L’Homme qui rit est un roman de Victor Hugo. Vous pouvez vous procurer ce livre en format poche. Familiarisons-nous avec le personnage de Gwynplaine, enfant mutilé par la cruauté de l’homme, ayant sauvé un bébé, future Dea, d’une mort certaine, recueilli par Ursus, étrange philosophe, vivant avec un loup, Homo.

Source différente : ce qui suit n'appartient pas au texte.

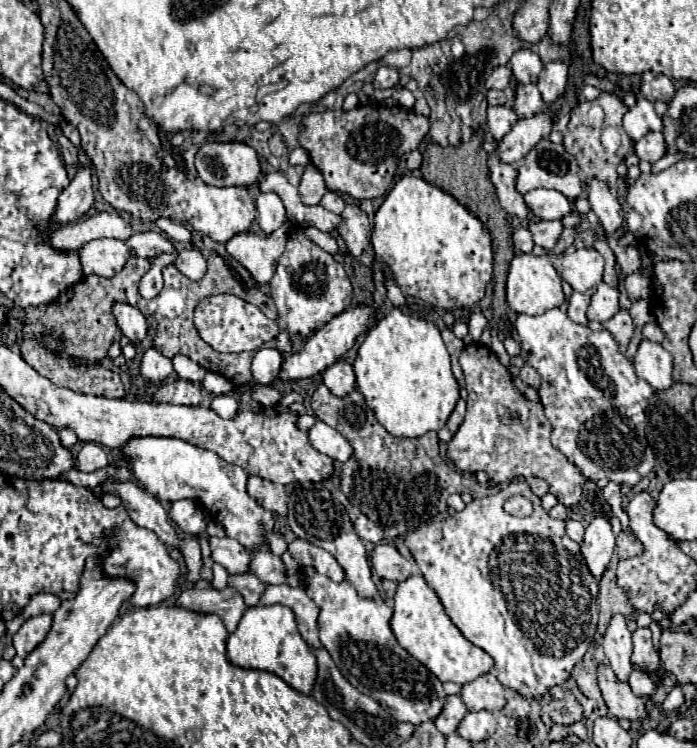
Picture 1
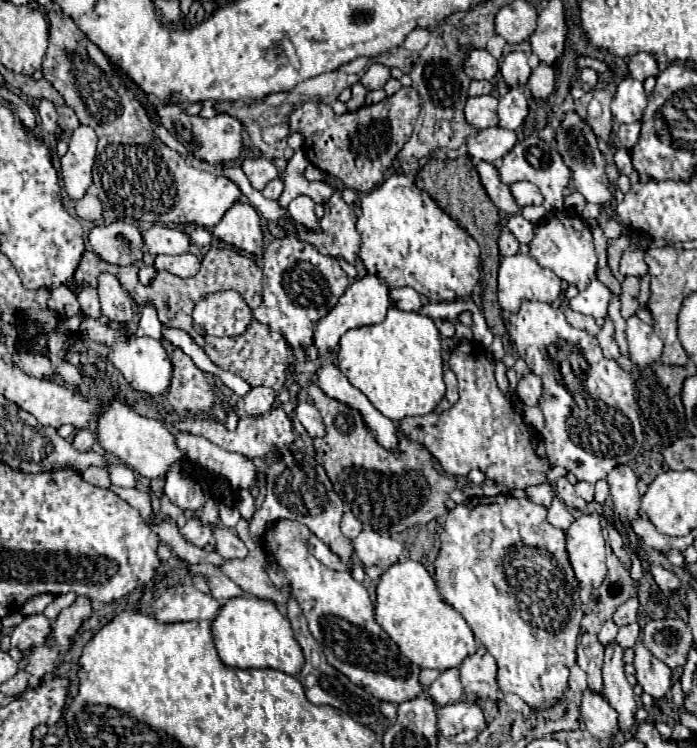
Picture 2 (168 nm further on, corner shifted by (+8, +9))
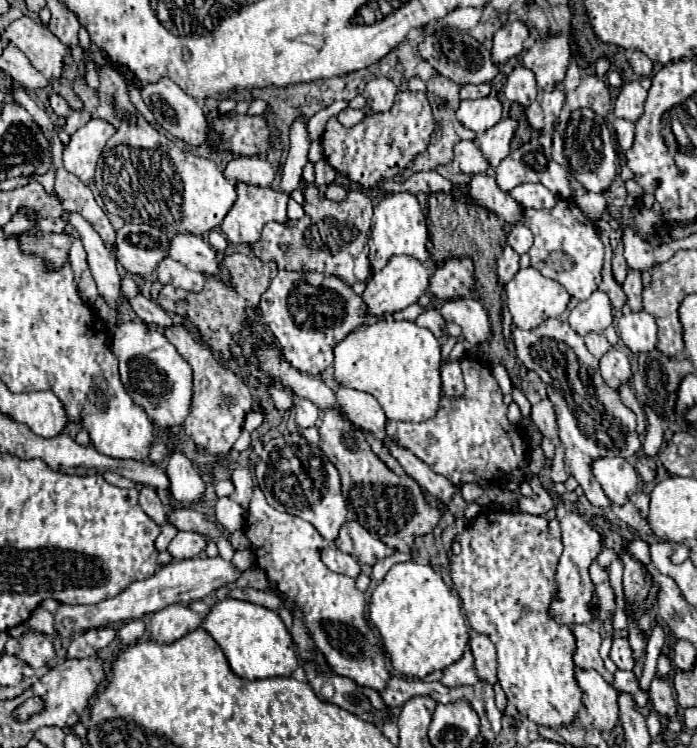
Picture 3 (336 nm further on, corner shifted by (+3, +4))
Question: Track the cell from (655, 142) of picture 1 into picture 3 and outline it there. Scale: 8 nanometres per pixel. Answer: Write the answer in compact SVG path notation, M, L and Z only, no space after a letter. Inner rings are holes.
M614 120L614 128L616 128L620 150L626 152L634 142L634 124L626 122L626 120Z

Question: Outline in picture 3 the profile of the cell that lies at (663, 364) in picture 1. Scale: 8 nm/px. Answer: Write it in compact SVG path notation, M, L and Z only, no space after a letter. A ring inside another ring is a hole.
M626 312L618 320L618 336L632 350L632 354L652 352L658 346L656 322L646 312Z

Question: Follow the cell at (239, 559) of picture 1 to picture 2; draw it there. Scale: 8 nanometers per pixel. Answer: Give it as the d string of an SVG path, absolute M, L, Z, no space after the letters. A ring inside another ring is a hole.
M187 519L187 523L181 527L181 535L185 537L185 541L197 545L197 547L205 547L213 543L213 533L207 525L201 525L195 519Z

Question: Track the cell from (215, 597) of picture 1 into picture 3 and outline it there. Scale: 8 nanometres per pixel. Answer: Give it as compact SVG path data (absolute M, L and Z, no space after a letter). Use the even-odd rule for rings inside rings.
M188 604L166 606L150 616L150 634L160 644L170 644L184 634L202 626L204 616L194 612Z

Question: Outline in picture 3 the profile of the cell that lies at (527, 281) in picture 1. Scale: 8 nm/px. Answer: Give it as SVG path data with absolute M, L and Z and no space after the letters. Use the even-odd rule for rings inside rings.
M532 266L518 270L518 274L504 286L504 290L506 290L506 306L512 314L514 324L518 328L526 328L526 330L538 326L540 322L544 322L550 316L554 316L554 318L560 316L570 302L570 294L566 292L566 288L560 282L554 282L554 280L542 276Z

Dans cet épisode, vous écouterez certains passages du roman, pour apprécier à la fois le style Hugo et sa pensée, qui ne font qu’un : interprétation politique et philosophique du texte. L’Homme qui rit est de loin un de mes textes préférés. On le dit baroque. A mon humble avis pas si humble parce qu’on comprend souvent assez mal Victor Hugo en le réduisant à un romancier historico-politique-je-ne-sais-quoi. Non ? L’Homme qui rit est beau. Je veux dire Magnifique. Notamment des plans incroyables de marche en pleine nature. La tempête en mer. L’enfant qui marche dans la neige. Je ne pense pas que d’autres écrivains aient pu en faire autant.

Les descriptions sont importantes en littérature. Ce n’est pas chiant, c’est comme ça. On parlera plus tard, dans un autre épisode, de cet aspect de la lecture, grâce à Balzac et un superbe texte au début de La Recherche de l’absolu. J’en profite pour mettre en évidence une astuce d’écriture de Hugo que je trouve géniale. Une fois qu’on la repérée, on la voit partout :

Ursus était un homme. Homo était un loup.